--- Request ---
Write out the entries below once more, exactly, with the pictures left out.

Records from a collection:
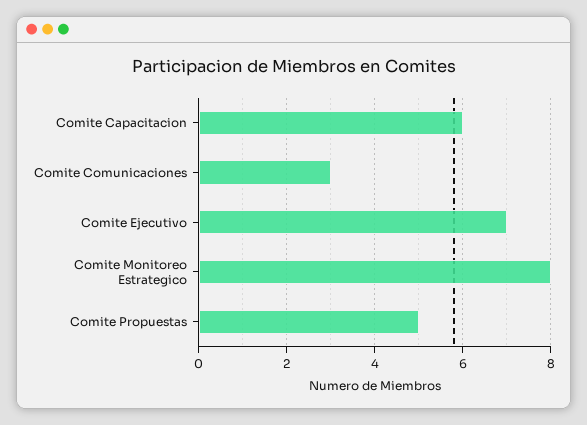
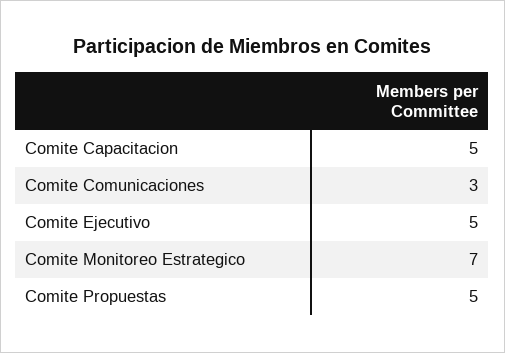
  {
-   "Comite Capacitacion": 6,
+   "Comite Capacitacion": 5,
    "Comite Comunicaciones": 3,
-   "Comite Ejecutivo": 7,
+   "Comite Ejecutivo": 5,
-   "Comite Monitoreo Estrategico": 8,
+   "Comite Monitoreo Estrategico": 7,
    "Comite Propuestas": 5
  }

--- Output of the task ---
  {
-   "Comite Capacitacion": 6,
+   "Comite Capacitacion": 5,
    "Comite Comunicaciones": 3,
-   "Comite Ejecutivo": 7,
+   "Comite Ejecutivo": 5,
-   "Comite Monitoreo Estrategico": 8,
+   "Comite Monitoreo Estrategico": 7,
    "Comite Propuestas": 5
  }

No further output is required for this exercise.